### [WHAT YOU ARE ASKED TO DO]
Search the data for the word "growth" and copy each line that has it.

START MATERIAL SHOWN

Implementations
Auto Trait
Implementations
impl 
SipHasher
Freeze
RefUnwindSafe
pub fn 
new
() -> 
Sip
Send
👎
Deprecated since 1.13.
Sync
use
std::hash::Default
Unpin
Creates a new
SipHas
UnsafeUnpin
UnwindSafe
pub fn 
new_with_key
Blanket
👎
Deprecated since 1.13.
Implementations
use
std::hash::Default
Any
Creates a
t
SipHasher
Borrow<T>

END MATERIAL SHOWN
START MATERIAL SHOWN

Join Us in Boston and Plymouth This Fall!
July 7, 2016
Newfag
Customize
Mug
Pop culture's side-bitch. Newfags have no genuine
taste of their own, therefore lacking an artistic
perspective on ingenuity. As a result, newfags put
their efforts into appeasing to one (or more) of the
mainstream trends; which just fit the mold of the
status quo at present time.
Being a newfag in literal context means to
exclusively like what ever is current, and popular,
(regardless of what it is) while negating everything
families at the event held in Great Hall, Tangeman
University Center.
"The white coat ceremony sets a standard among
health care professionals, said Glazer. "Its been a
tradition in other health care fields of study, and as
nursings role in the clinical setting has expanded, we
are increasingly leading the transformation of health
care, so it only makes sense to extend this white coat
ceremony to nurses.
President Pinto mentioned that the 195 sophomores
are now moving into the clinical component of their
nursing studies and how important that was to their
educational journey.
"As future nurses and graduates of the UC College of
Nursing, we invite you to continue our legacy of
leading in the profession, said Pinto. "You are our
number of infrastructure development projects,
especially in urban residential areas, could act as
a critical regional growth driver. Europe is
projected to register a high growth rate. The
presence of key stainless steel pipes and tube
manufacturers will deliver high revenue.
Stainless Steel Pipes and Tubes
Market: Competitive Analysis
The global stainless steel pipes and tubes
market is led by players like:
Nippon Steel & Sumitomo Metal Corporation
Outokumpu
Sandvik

END MATERIAL SHOWN
START MATERIAL SHOWN

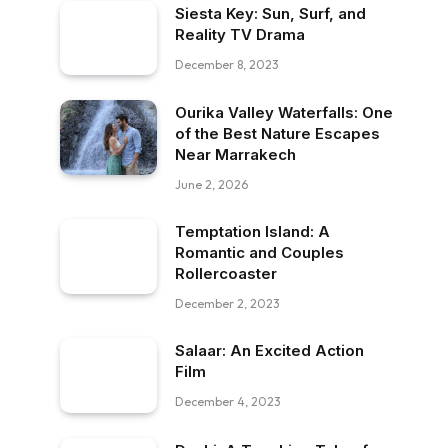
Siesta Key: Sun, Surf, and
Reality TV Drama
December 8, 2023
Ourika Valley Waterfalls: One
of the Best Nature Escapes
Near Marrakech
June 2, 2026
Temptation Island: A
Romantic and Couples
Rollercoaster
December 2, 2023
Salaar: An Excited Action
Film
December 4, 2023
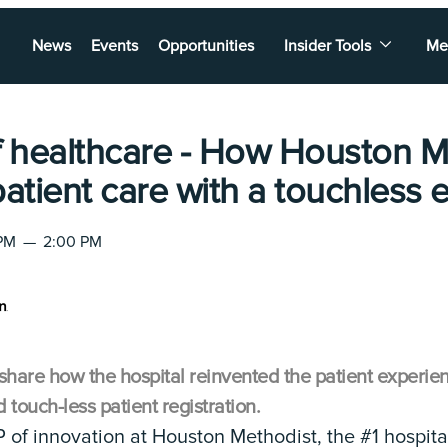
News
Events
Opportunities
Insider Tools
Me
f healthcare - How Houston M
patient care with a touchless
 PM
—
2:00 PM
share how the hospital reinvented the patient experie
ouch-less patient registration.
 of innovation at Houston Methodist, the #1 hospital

END MATERIAL SHOWN

### [TASK OUTPUT]
a critical regional growth driver. Europe is
projected to register a high growth rate. The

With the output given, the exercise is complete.